Text section:
--------------------------------------------------
The prologue and the first two episodes of Save Me were uploaded on January 17, 2019, in both the Naver (Korean) and Line (English) webtoon portals and was subsequently updated with a new episode every Thursday. Official versions of the webtoon are available in Korean, English, Japanese, both Simplified and Traditional Chinese, Indonesian, and Thai. On February 1, 2019, WEBTOON also opened Save Me to fan translations through a post on its official Twitter account. The series officially concluded on April 11 with the uploading of its last two episodes.

On March 15, 2019, Save Me was featured in an exhibition by Naver's Line Friends Store in Times Square, New York City. The exhibition showcased exclusive figurines of the seven central characters of the webtoon, although the figurines are not for sale. Line Friends Store also opened another Save Me exhibition in their Harajuku, Tokyo, branch on March 22, 2019; both exhibitions ended on April 18, 2019.

On March 28–30, 2019, BTS members Jin, Jungkook, and J-Hope were featured reading and commenting on Save Me through short video clips uploaded by WEBTOON in their Twitter and YouTube accounts. The said artists are the real-life bases for the Save Me characters Seok-jin, Jung-kook, and Ho-seok, respectively.

Save Me, including other related works under the BTS Universe, has been the subject of much debate and theorizing among BTS fans. Hours after its initial release, it gained mostly positive response from readers and BTS fans. It quickly earned 20,000 followers with the release of its first two episodes. Save Me garnered a 9.9 rating on WEBTOON, and at its closing, the webtoon reached 50 million accumulated views.
--------------------------------------------------
Extracted page text data:
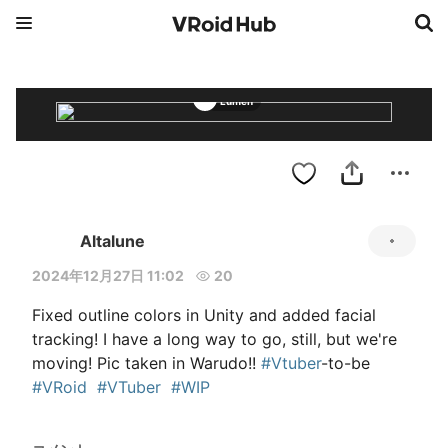
Lumen
Altalune
2024年12月27日 11:02
20
Fixed outline colors in Unity and added facial 
tracking! I have a long way to go, still, but we're 
moving! Pic taken in Warudo!! 
#Vtuber
-to-be  
#VRoid
#VTuber
#WIP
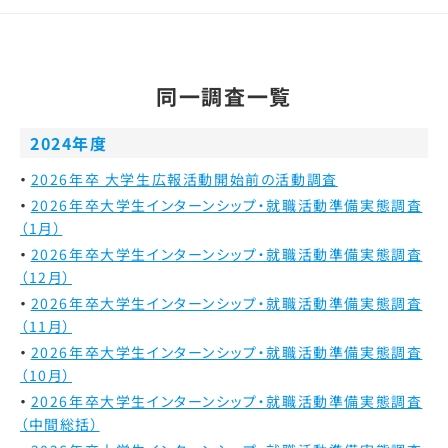
同一調査一覧
2024年度
2026年卒 大学生広報活動開始前の活動調査
2026年卒大学生インターンシップ・就職活動準備実態調査
（1月）
2026年卒大学生インターンシップ・就職活動準備実態調査
（12月）
2026年卒大学生インターンシップ・就職活動準備実態調査
（11月）
2026年卒大学生インターンシップ・就職活動準備実態調査
（10月）
2026年卒大学生インターンシップ・就職活動準備実態調査
（中間総括）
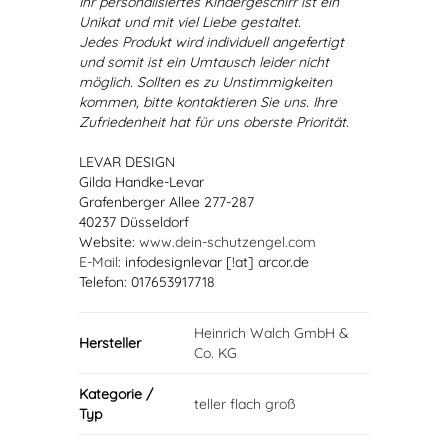
Ihr personalisiertes Kindergeschirr ist ein
Unikat und mit viel Liebe gestaltet.
Jedes Produkt wird individuell angefertigt
und somit ist ein Umtausch leider nicht
möglich. Sollten es zu Unstimmigkeiten
kommen, bitte kontaktieren Sie uns. Ihre
Zufriedenheit hat für uns oberste Priorität.
LEVAR DESIGN
Gilda Handke-Levar
Grafenberger Allee 277-287
40237 Düsseldorf
Website:
www.dein-schutzengel.com
E-Mail
: infodesignlevar [!at] arcor.de
Telefon: 017653917718
Heinrich Walch GmbH &
Hersteller
Co. KG
Kategorie /
teller flach groß
Typ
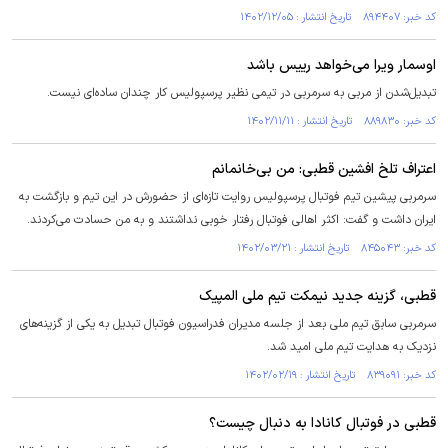
کد خبر: ۸۹۴۴۰۷ تاریخ انتشار : ۱۴۰۲/۱۲/۰۵
اوسمار ویرا می‌خواهد رییس باشد
تبدیل‌شدن از مربی به سرمربی در تیمی نظیر پرسپولیس کار چندان ساده‌ای نیست.
کد خبر: ۸۸۹۸۳۰ تاریخ انتشار : ۱۴۰۲/۱۱/۱۱
اعتراف تلخ افشین قطبی: من بی‌خانمانم
سرمربی پیشین تیم فوتبال پرسپولیس روایت تازه‌ای از حضورش در این تیم و بازگشت به
ایران داشت و گفت: اکثر اهالی فوتبال رفتار خوبی نداشتند و به من حسادت می‌کردند.
کد خبر: ۸۴۵۰۴۳ تاریخ انتشار : ۱۴۰۲/۰۳/۲۱
قطبی، گزینه جدید نیمکت تیم ملی المپیک
سرمربی سابق تیم ملی بعد از جلسه مدیران فدراسیون فوتبال تبدیل به یکی از گزینه‌های
نزدیک به هدایت تیم ملی امید شد.
کد خبر: ۸۳۹۰۹۱ تاریخ انتشار : ۱۴۰۲/۰۲/۱۹
قطبی در فوتبال کانادا به دنبال چیست؟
--------------------------------------------------
Apply what you read:
• a. According to the text about the Save Me webtoon, how many accumulated views had the webtoon reached by its closing?
• b. Repeat everything in the Save Me text from "On March 28–30, 2019, BTS" down to "million accumulated views.".

Response list:
• a. 50 million accumulated views.

• b.
On March 28–30, 2019, BTS members Jin, Jungkook, and J-Hope were featured reading and commenting on Save Me through short video clips uploaded by WEBTOON in their Twitter and YouTube accounts. The said artists are the real-life bases for the Save Me characters Seok-jin, Jung-kook, and Ho-seok, respectively.

Save Me, including other related works under the BTS Universe, has been the subject of much debate and theorizing among BTS fans. Hours after its initial release, it gained mostly positive response from readers and BTS fans. It quickly earned 20,000 followers with the release of its first two episodes. Save Me garnered a 9.9 rating on WEBTOON, and at its closing, the webtoon reached 50 million accumulated views.